Priority 4 β€” Re-run genetic search on 30-day dataset. The genetic algorithm found a 6-trade fade edge that looks promising but can't be validated. With 30 days, the same search should produce 50–200 trade genetic results, making compound strategies testable. Specifically look for: combinations of time-of-day, ATR regime, and share-price-vs-oracle divergence as compound entry conditions.

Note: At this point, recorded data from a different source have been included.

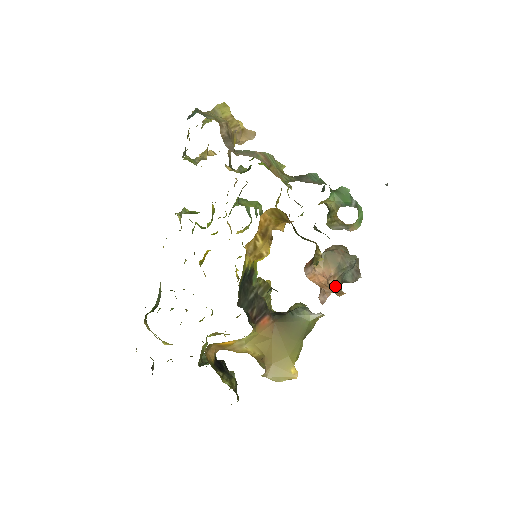
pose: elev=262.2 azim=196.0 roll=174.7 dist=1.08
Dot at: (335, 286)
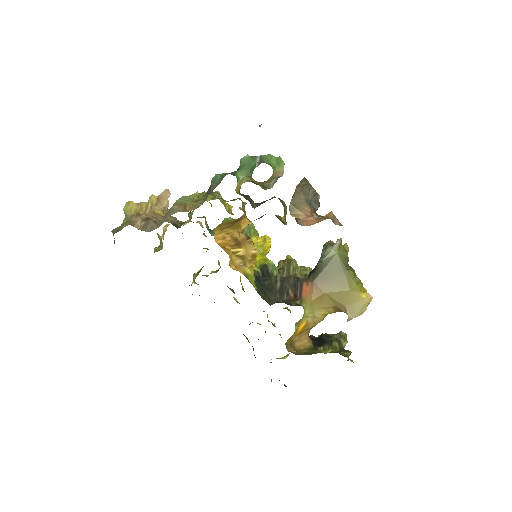
Dot at: (319, 217)
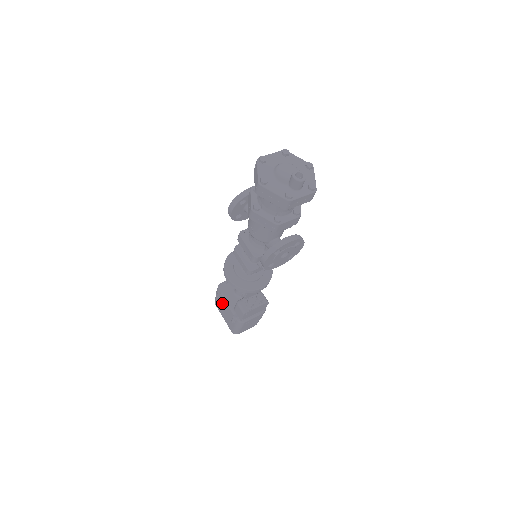
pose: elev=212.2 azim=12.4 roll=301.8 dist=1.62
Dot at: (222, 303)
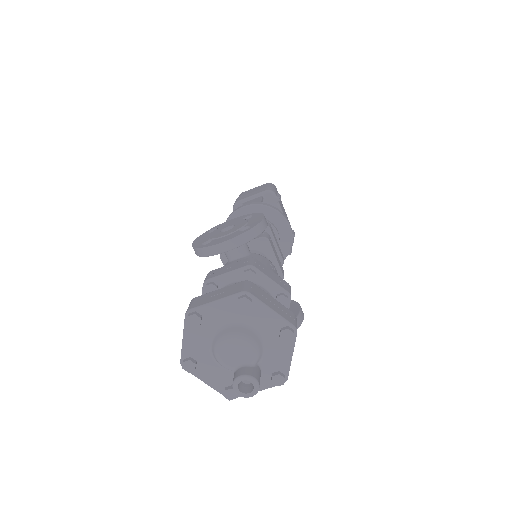
Dot at: occluded
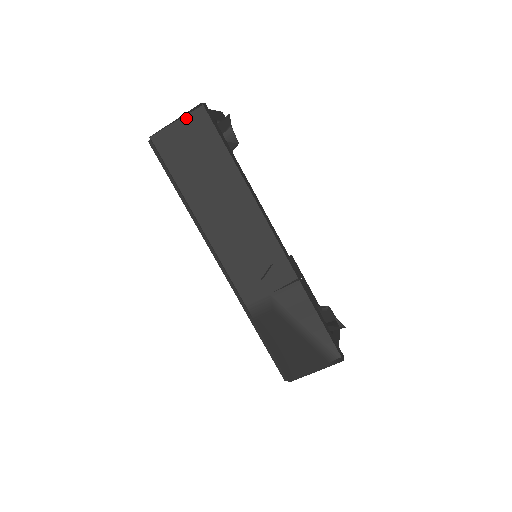
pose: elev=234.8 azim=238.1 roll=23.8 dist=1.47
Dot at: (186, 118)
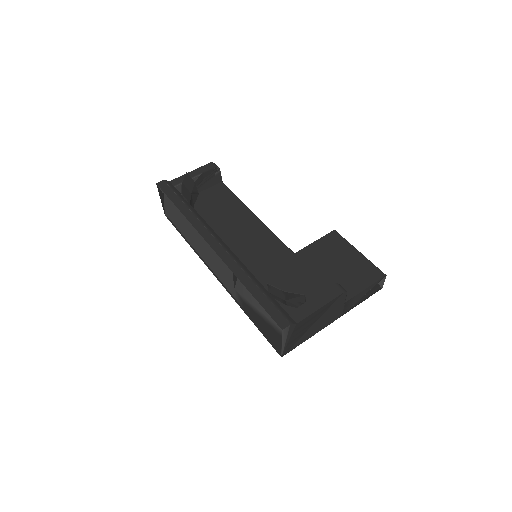
Dot at: (160, 196)
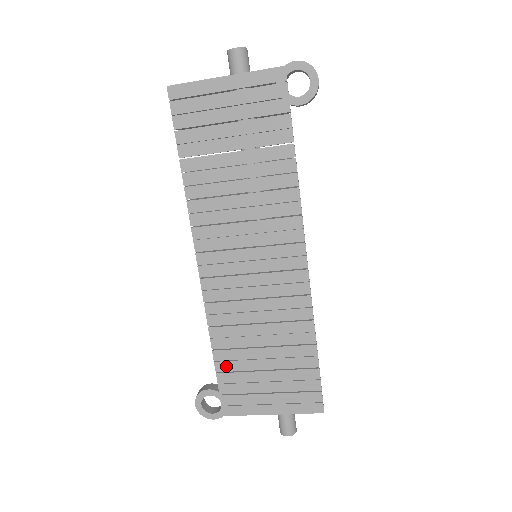
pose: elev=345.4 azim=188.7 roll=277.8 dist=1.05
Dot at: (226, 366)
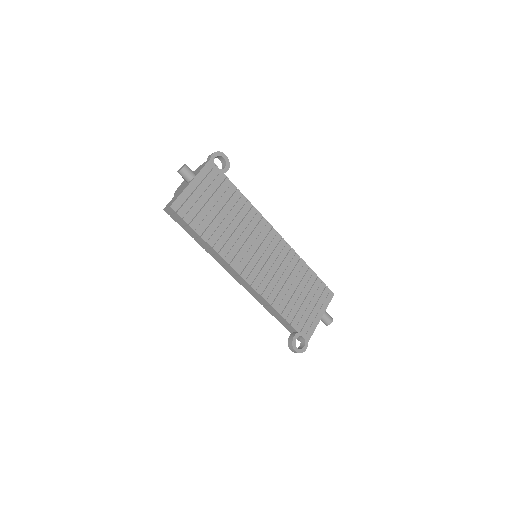
Dot at: (291, 316)
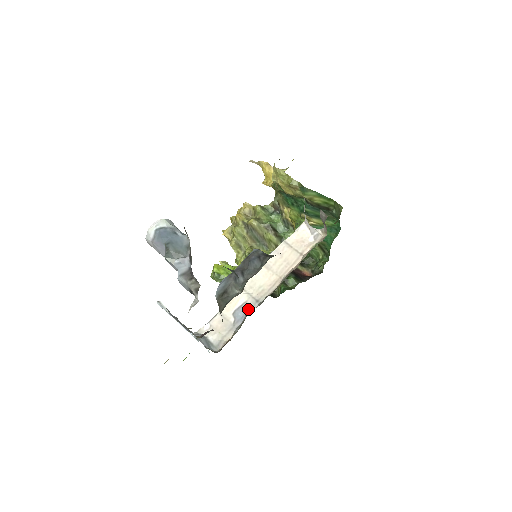
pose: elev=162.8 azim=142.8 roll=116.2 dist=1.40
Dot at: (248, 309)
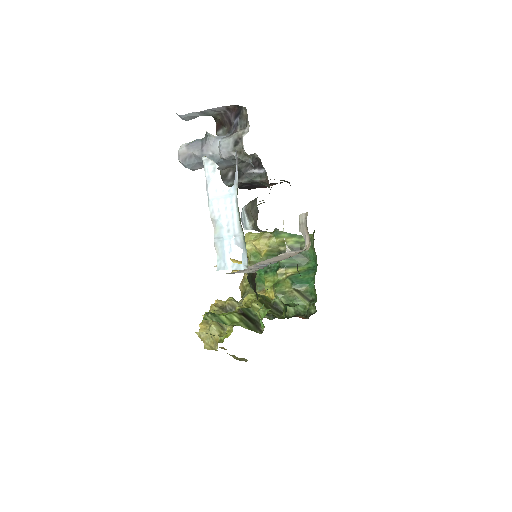
Dot at: occluded
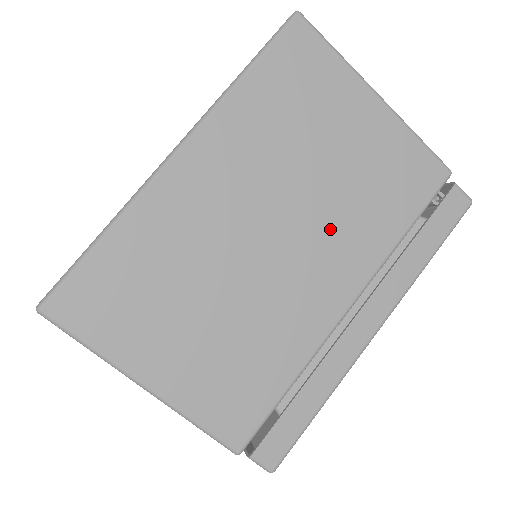
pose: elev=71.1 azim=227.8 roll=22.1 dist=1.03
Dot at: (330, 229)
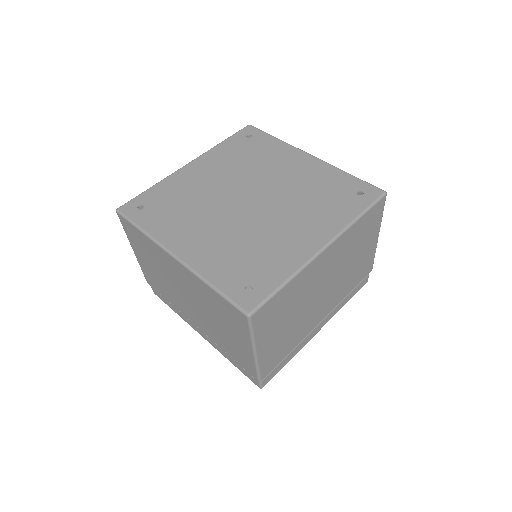
Dot at: (336, 289)
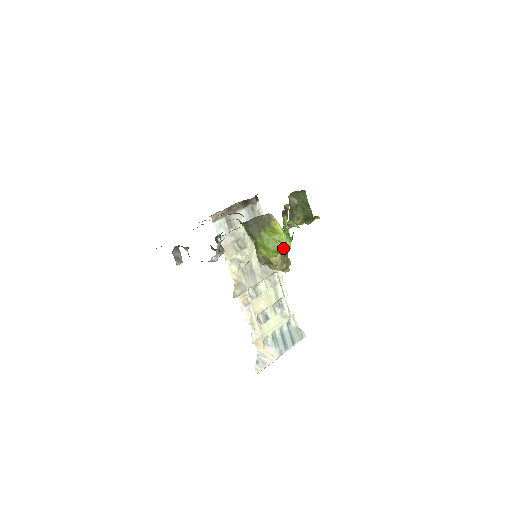
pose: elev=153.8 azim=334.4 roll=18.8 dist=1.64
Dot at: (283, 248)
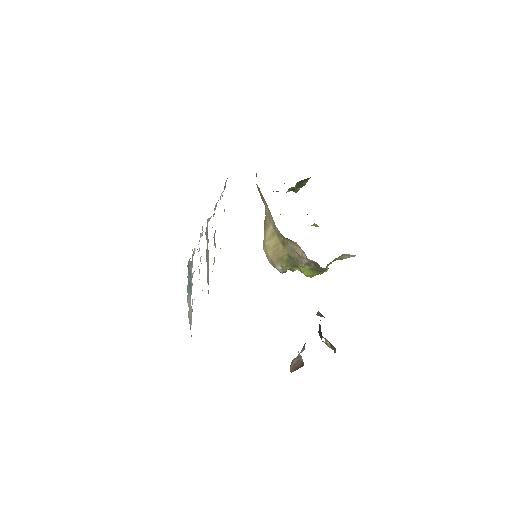
Dot at: occluded
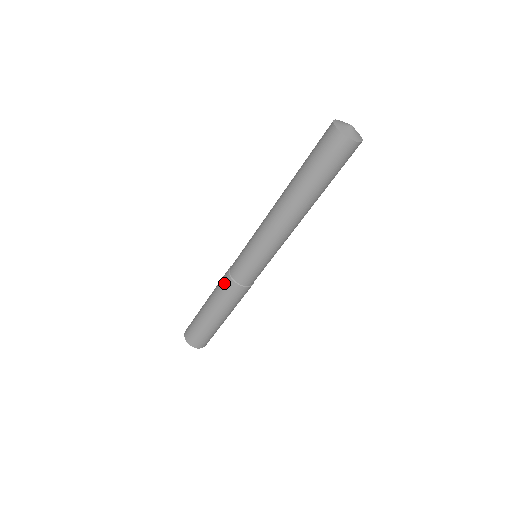
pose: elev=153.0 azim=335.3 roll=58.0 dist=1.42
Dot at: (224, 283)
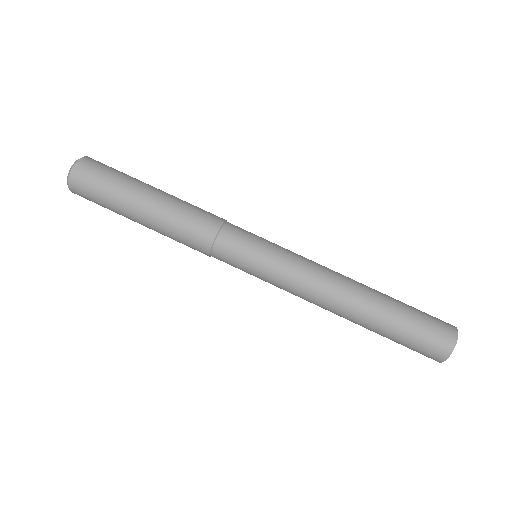
Dot at: (195, 244)
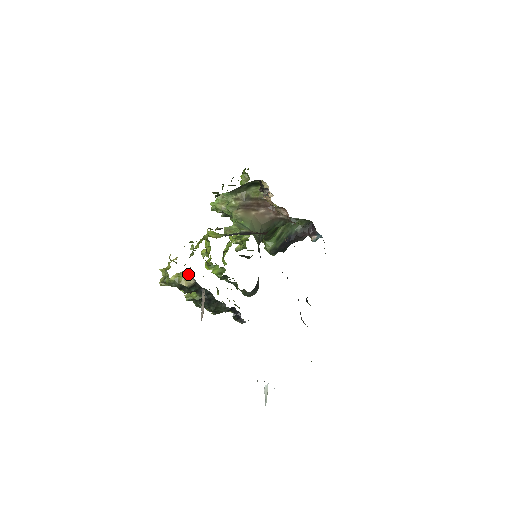
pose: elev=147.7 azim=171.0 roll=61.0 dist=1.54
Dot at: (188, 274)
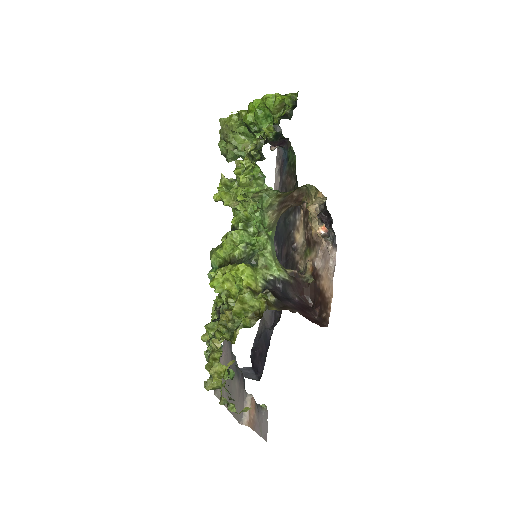
Dot at: occluded
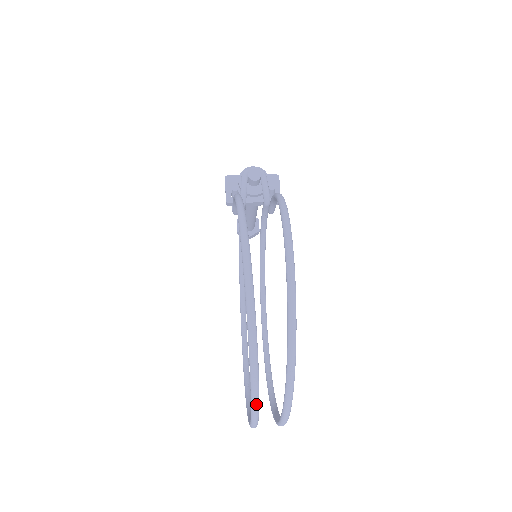
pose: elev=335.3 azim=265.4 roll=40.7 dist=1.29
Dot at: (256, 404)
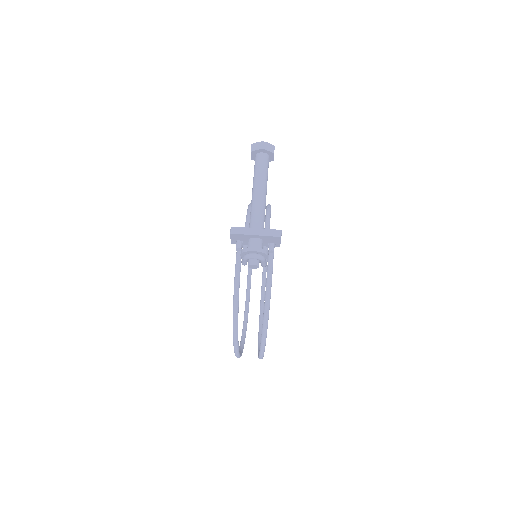
Dot at: occluded
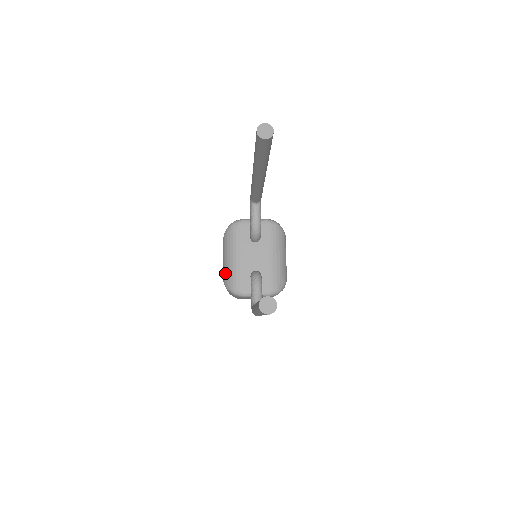
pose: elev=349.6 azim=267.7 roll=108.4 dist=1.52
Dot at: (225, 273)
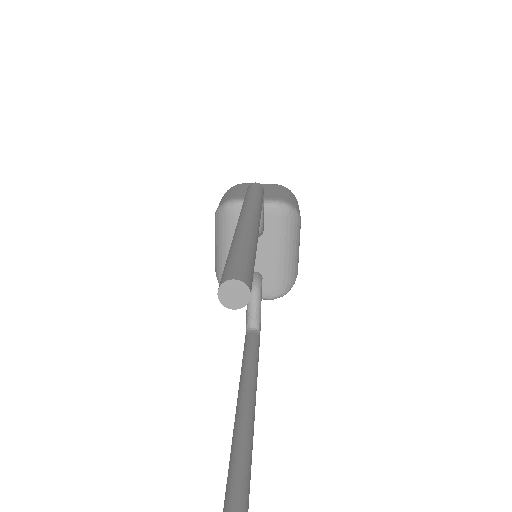
Dot at: (217, 265)
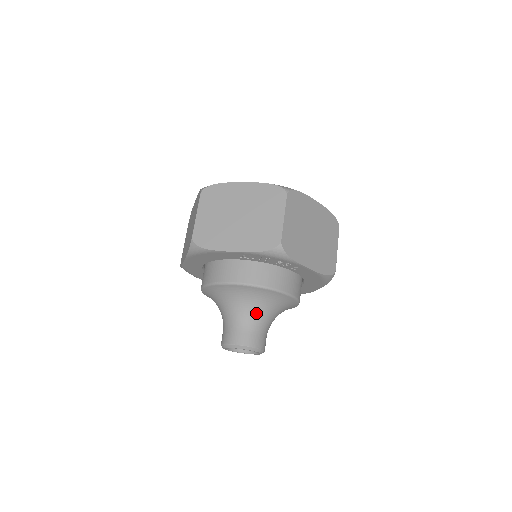
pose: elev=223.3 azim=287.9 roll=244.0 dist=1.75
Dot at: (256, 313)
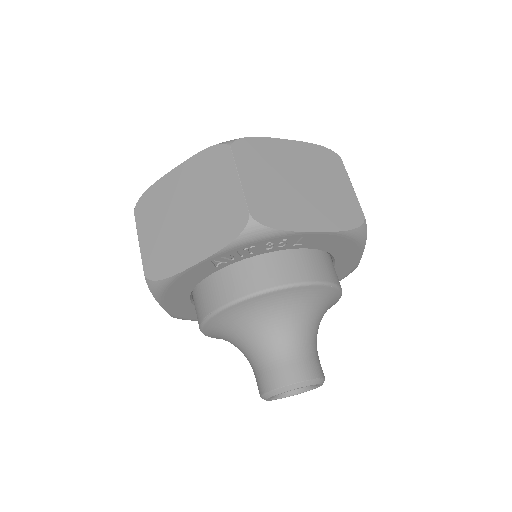
Dot at: (281, 331)
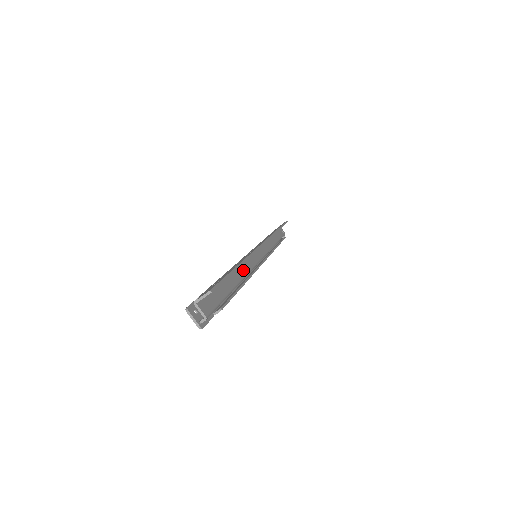
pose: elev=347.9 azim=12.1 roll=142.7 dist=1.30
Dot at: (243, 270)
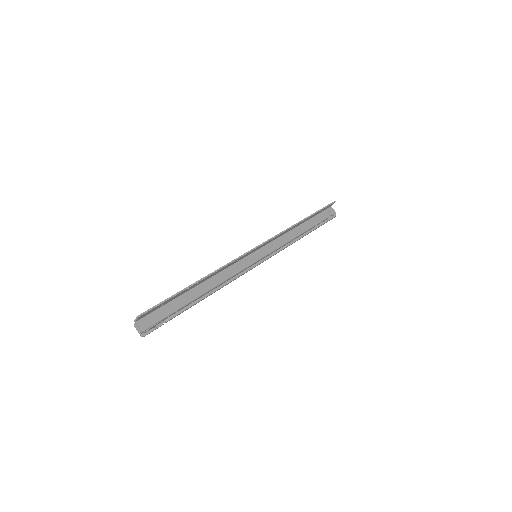
Dot at: (220, 278)
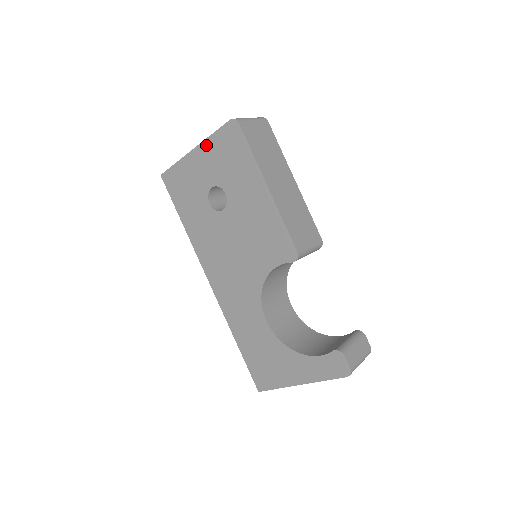
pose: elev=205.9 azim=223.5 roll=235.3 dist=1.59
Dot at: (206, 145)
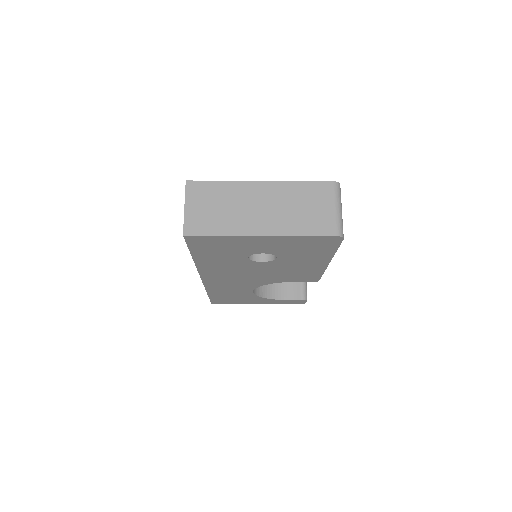
Dot at: (284, 238)
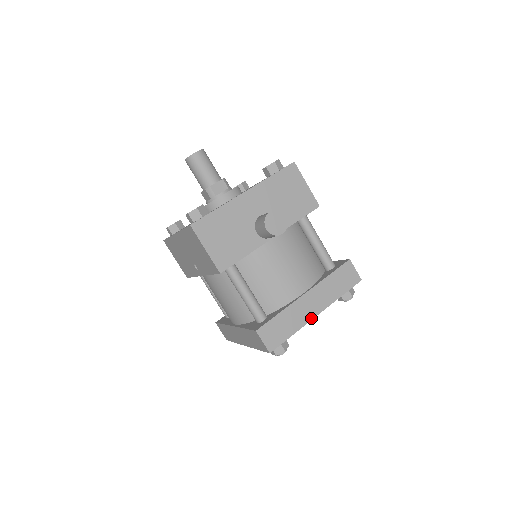
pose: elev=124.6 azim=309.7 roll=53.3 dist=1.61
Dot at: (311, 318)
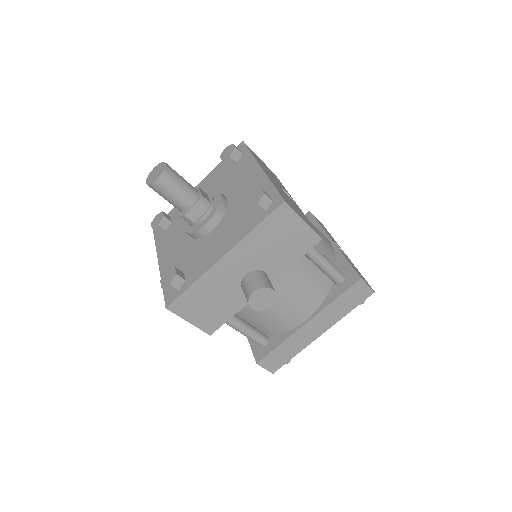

Priority 5 β€” Time-of-day and session analysis. Historical data shows that ~50% of BTC 5m markets have zero CLOB trading activity. Testing which UTC hours have active markets (and which don't) may allow the paper portfolio to size up during peak-activity hours and reduce exposure during zero-liquidity windows.
Priority 6 β€” High-PnL lottery strategies (deferred to v4). The highest raw PnL strategy (up price 5–10c, TP +30c, $156 PnL, 36% WR) should be validated as a portfolio component only after 7+ days of data confirm the profit factor is stable. At that point, allocating 0.5% per trade to this style provides asymmetric upside with bounded risk β€” the classic Kelly-fraction approach to low-win-rate/high-payout strategies.